In this BST (Balanced BST), when you pop min or pop max, the next min value to be assigned is the successor of the min node, whereas the next max value to be assigned is the predecessor of the max node. Thus it perform in O(1). However we need to re-balance the tree, thus it will still run O(log n). (same as binary heap)

I would be interested to hear your thought in the comment below.

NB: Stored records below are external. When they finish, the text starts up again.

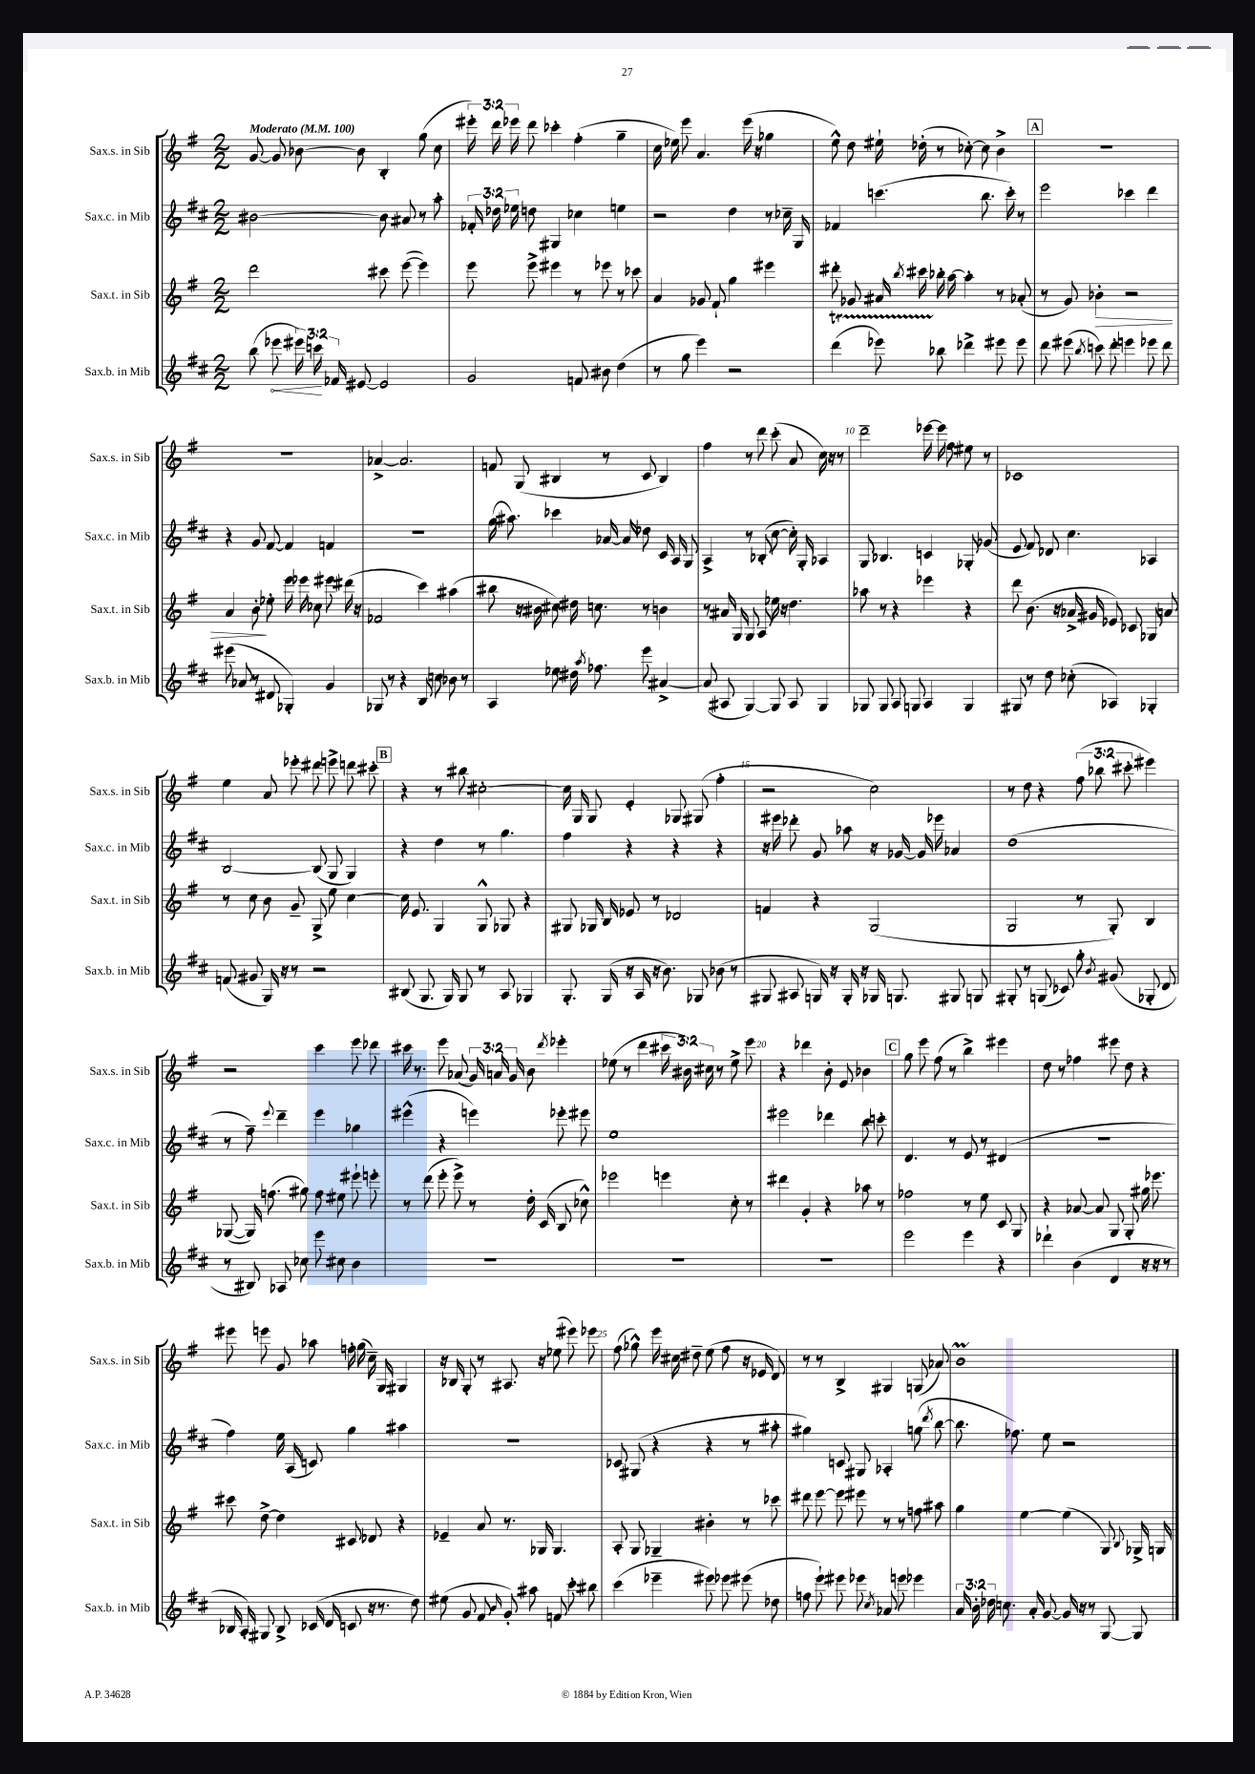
<<
\new StaffGroup <<
\new Staff = "s0" \with { instrumentName = "Sax.s. in Sib" shortInstrumentName = "Sax.s. in Sib" } {
    \clef treble \key g \major \numericTimeSignature \time 2/2 \override Staff.TupletNumber.text = #tuplet-number::calc-fraction-text \tempo "Moderato" 4 = 100
    \autoBeamOff g'8~ g'8 bes'8~ bes'8 b4-. g''8( c''8 |
    \tuplet 3/2 { eis'''16-.) d'''16 ees'''16 } d'''8 ces'''4-. fis''4-.( g''4-- |
    c''16 ees''16) e'''8 a'4. e'''16( r16 ges''4 |
    e''8-^) d''8 eis''16-! des''16-.( r8 ces''8~-.) ces''8 b'4-> |
    \mark \markup { \box "A" } r1 |
    r1 |
    aes'4~-> aes'2. |
    f'8 g8( bis4 r8 c'8 bis4) |
    fis''4 r8 d'''8 c'''8-.( a'8 c''16) r16 r8 |
    d'''2-- ees'''16~ ees'''16 fis''8 eis''8 r8 |
    ces'1 |
    e''4 a'8 ees'''8-. dis'''8 e'''8-> d'''8 cis'''8-. |
    \mark \markup { \box "B" } r4 r8 bis''8 cis''2~-. |
    cis''16 g16 g8 e'4-. ges8 gis8( fis''4-. |
    r2 c''2) |
    r8 d''8 r4 \tuplet 3/2 { fis''8( bes''8 cis'''8-. } eis'''4) |
    r2 c'''4 e'''8 des'''8 |
    cis'''16 r8. e'''8 aes'8( \tuplet 3/2 { g'16) a'16 g'16 } b'8 \acciaccatura { d'''8 } ees'''4-. |
    ees''8( r8 d'''4 \tuplet 3/2 { cis'''16 bis'16) cis''16 } r8 ees''8-> e'''8 |
    r4 des'''4 b'8-. e'8 bes'4 |
    \mark \markup { \box "C" } g''8 e'''8 fis''8( r8 b''4->) eis'''4 |
    d''8 r8 fes''4 eis'''8 d''8 r4 |
    eis'''8 e'''8 g'8 aes''8 f''16-. g''16( c''16--) g16 gis4 |
    r16 bes16 g8-. r8 ais8. r16 ees''8( eis'''8) ees'''8 |
    fis''8( ges''8-^) e'''16 cis''16 dis''8-- e''8( fis''8 r16 ees'16 d'8) |
    r8 r8 b4-> gis4 g8( aes'8) |
    b'1\prall \bar "|." |
}
\new Staff = "s1" \with { instrumentName = "Sax.c. in Mib" shortInstrumentName = "Sax.c. in Mib" } {
    \clef treble \key d \major \numericTimeSignature \time 2/2 \override Staff.TupletNumber.text = #tuplet-number::calc-fraction-text
    \autoBeamOff bis'2~ bis'8 ais'8 r8 a''8-. |
    \tuplet 3/2 { fes'16-. des''16 ees''16 } d''8 gis4 ces''4 e''4 |
    r2 d''4 r8 ces''16-- g16 |
    fes'4 c'''4.( b''8. c'''16-.) r8 |
    \mark \markup { \box "A" } e'''2 ces'''4 d'''4 |
    r4 g'8 fis'8~ fis'4 f'4 |
    r1 |
    g''16( ais''8.) ces'''4 aes'16~ aes'16 des''8 cis'16 a16 g8 |
    a4-> r8 bes8-.( cis''8~ cis''16-.) g16-. aes4 |
    g8 bes4. c'4 ges8-. ges'8( |
    e'8 fis'8) des'8 cis''4. aes4 |
    b2~ b8( g8 g4) |
    \mark \markup { \box "B" } r4 d''4 r8 g''4. |
    fis''4 r4 r4 r4 |
    r16 eis'''16 des'''8-. g'8 aes''8 r16 ges'16~ ges'16 ees'''16 aes'4 |
    d''1( |
    r8 fis''8--) \appoggiatura { e'''8 } d'''4-- e'''4 ges''4 |
    eis'''4-^( r4 e'''4) ees'''8-. eis'''8 |
    e''1 |
    eis'''2 des'''4 b''8 c'''8-. |
    \mark \markup { \box "C" } d'4. r8 e'8 r8 dis'4( |
    R1 |
    fis''4) e''16 a16( c'8) g''4 ais''4 |
    R1 |
    ces'8 gis8( r4 r4 r8 ais''8-. |
    gis''4) c'8 gis8 aes4-. g''8( \acciaccatura { d'''8 } b''8~ |
    b''8. fes''8.) e''8 r2 \bar "|." |
}
\new Staff = "s2" \with { instrumentName = "Sax.t. in Sib" shortInstrumentName = "Sax.t. in Sib" } {
    \clef treble \key g \major \numericTimeSignature \time 2/2
    \autoBeamOff d'''2 cis'''8 e'''8~( e'''4) |
    e'''8 e'''8-> eis'''4 r8 ees'''8 r8 ces'''8 |
    a'4 ges'8 fis'8-! g''4 eis'''4 |
    dis'''8-. ges'8 ais'16 \acciaccatura { b''8 } cis'''16 bes''16-. a''16~ a''4-. r8 aes'8-.( |
    \mark \markup { \box "A" } r8 g'8) bes'4-.\> r2 |
    a'4 b'8-.\! ees''8-. e'''16 ees'''16 ces''8 eis'''8 dis'''16( r16 |
    fes'2 c'''4) ais''4( |
    bis''8 r16 bis'16 cis''8) dis''16 c''8. r8 b'4 |
    r8 ais'16 g16 g8 a8 ees''16 r16 d''4. |
    aes''8 r8 r4 ees'''4 r4 |
    d'''8 b'8.( r16 aes'16-> gis'16 ees'8) ces'8 ges8 a'8 |
    r8 c''8 b'8 g'8-- g8-> e''8 c''4~ |
    \mark \markup { \box "B" } c''16 e'8. g4 g8-^ ges8 r4 |
    gis8 ges16 b16 ees'8 r8 des'2 |
    f'4 r4 g2( |
    g2 r8 g8-.) b4 |
    ges8~( ges16) f''8.( gis''8) f''8 eis''8 eis'''8-! e'''8-. |
    r8 d'''8( e'''8-. e'''8->) r8 d''16-. c'16( b8 ces''8-^) |
    ees'''2 e'''4 c''8-. r8 |
    dis'''4 g'4-. r4 aes''8 r8 |
    \mark \markup { \box "C" } fes''2 r8 e''8 c'8 g8 |
    r4 aes'8~ aes'8 g8 g8-. gis''16 ees'''8. |
    cis'''8 d''8~-> d''4 cis'8 des'8 r4 |
    ees'4-- a'8 r8. ges16 ges4. |
    a8-. g8 ges4-- bis'4-. r8 ces'''8 |
    dis'''8 e'''8~ e'''8 eis'''8 r8 r8 f''8 ais''8 |
    g''4 e''4~ e''4( g8) \appoggiatura { b8 } ges16-> g16 \bar "|." |
}
\new Staff = "s3" \with { instrumentName = "Sax.b. in Mib" shortInstrumentName = "Sax.b. in Mib" } {
    \clef treble \key d \major \numericTimeSignature \time 2/2 \override Staff.TupletNumber.text = #tuplet-number::calc-fraction-text
    \autoBeamOff b''8( \once \override Hairpin.circled-tip = ##t ees'''8\< \tuplet 3/2 { eis'''16) c'''16\! fes'16 } eis'8~ eis'2 |
    g'2 f'8 bis'8 d''4( |
    r8 g''8 e'''4) r2 |
    d'''4\startTrillSpan( ees'''8) bes''8\stopTrillSpan des'''4-> eis'''8 eis'''8 |
    \mark \markup { \box "A" } d'''8 eis'''8( \acciaccatura { b''8 } c'''8) d'''8-. e'''4 ees'''8 d'''8 |
    eis'''8( aes'8 r8 dis'8 ges4-.) g'4 |
    ges8 r8 r4 b8 c''8 bes'8 r8 |
    a4 ees''8 dis''16 \acciaccatura { a''8 } fes''8. e'''8 ais'4~-> |
    ais'8( ais8 g4~) g8 ais8 g4 |
    ges8 ges8 a8 g8 a4 g4 |
    gis8 r8 d''8 ces''8-.( aes4) ges4-. |
    f'8( gis'8 g16) r16 r8 r2 |
    \mark \markup { \box "B" } bis8( g8. g16) g8 r8 a8 ges4 |
    g8.-. g16( r16 a16 r16 b'8.) ges8 bes'8( r8 |
    gis8 ais8 g16) r16 g16-. r16 ges16 g8. gis8 g8 |
    gis8-. r8 g8( ces'8) g''8-. \acciaccatura { b'8 } gis'8( ges8-. d'8 |
    r8 bis8) aes8 ces''8 e'''8 cis''8 b'4 |
    R1 |
    R1 |
    R1 |
    \mark \markup { \box "C" } e'''2 e'''4 r4 |
    des'''4-! b'4( d'4 r16 r16 r8 |
    bes16 a16-.) gis8 bes8-> ces'16( d'16 c'8 r16 r8. d''8) |
    eis''8( g'8 fis'8 \grace { b'16 } g'8-.) ais''8 f'8 cis'''8-. bis''8 |
    cis'''4( ees'''4-- eis'''8) ees'''8 eis'''8( des''8 |
    f''8 e'''8-!) eis'''8 ees'''8 \acciaccatura { cis''8 } aes'8 e'''8 ees'''4 |
    \tuplet 3/2 { a'16 b'16-. des''16 } c''8. a'16-. g'8~ g'16 r16 r8 g8~ g8 \bar "|." |
}
>>
>>
\layout { \context { \Score \override BarNumber.break-visibility = ##(#f #t #t) barNumberVisibility = #(every-nth-bar-number-visible 5) } }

Thanks :)

Update

Cross reference to similar question https://stackoverflow.com/q/7878622/764592 for more discussion on simulating Heap using BST.

Solution 5 - Algorithm

A binary search tree uses the definition: that for every node,the node to the left of it has a less value(key) and the node to the right of it has a greater value(key).

Where as the heap,being an implementation of a binary tree uses the following definition:

If A and B are nodes, where B is the child node of A,then the value(key) of A must be larger than or equal to the value(key) of B.That is, key(A) ≥ key(B).

http://wiki.answers.com/Q/Difference_between_binary_search_tree_and_heap_tree

I ran in the same question today for my exam and I got it right. smile ... :)

Solution 6 - Algorithm

Another use of BST over Heap; because of an important difference :

  • finding successor and predecessor in a BST will take O(h) time. ( O(logn) in balanced BST)
  • while in Heap, would take O(n) time to find successor or predecessor of some element.

Use of BST over a Heap: Now, Lets say we use a data structure to store landing time of flights. We cannot schedule a flight to land if difference in landing times is less than 'd'. And assume many flights have been scheduled to land in a data structure(BST or Heap).

Now, we want to schedule another Flight which will land at t. Hence, we need to calculate difference of t with its successor and predecessor (should be >d). Thus, we will need a BST for this, which does it fast i.e. in O(logn) if balanced.

EDITed:

Sorting BST takes O(n) time to print elements in sorted order (Inorder traversal), while Heap can do it in O(n logn) time. Heap extracts min element and re-heapifies the array, which makes it do the sorting in O(n logn) time.

Solution 7 - Algorithm

Insert all n elements from an array to BST takes O(n logn). n elemnts in an array can be inserted to a heap in O(n) time. Which gives heap a definite advantage

Solution 8 - Algorithm

Heap is a concrete data structure to implement a priority queue.

enter image description here

There is no reason to keep our branching factor fixed and equal to 2. In general we could have d-ary trees:

enter image description here

Trees that used for heap are complete trees. Heaps are created to get the highest priority element in the data. However binary search as the name says are for searching.

  • Heaps are not good for is checking whether or not an element is stored in them. You have no other choice than going through all the elements until you find the one you are looking for, or we get to the end of the array. This means a linear time algorithm. It is O(log(n)) for binary search trees.

  • Binary Search Tree doesn’t allow duplicates, however, the Heap does.

  • The Binary Search Tree is ordered, but the Heap is not.

  • Insert and remove will take O(log(n)) time in a heap. In a Binary Search Tree, this may take up to O(n) time, if the tree is completely unbalanced. In the image below you see two BSTs, right one is chained so insert and remove might take O(N) but for the left one O(Log(N))

enter image description here

  • Heap can be built in linear time, however, the BST needs O(n * log(n)) to be created.

  • Heaps are complete trees. This is very important fact. Because when you insert you have to insert from the last so that after swapping you would have complete tree structure. Similarly, when you delete, deletion starts from root, you delete the root and then to keep the complete tree structure the last element in the tree should be inserted into the root.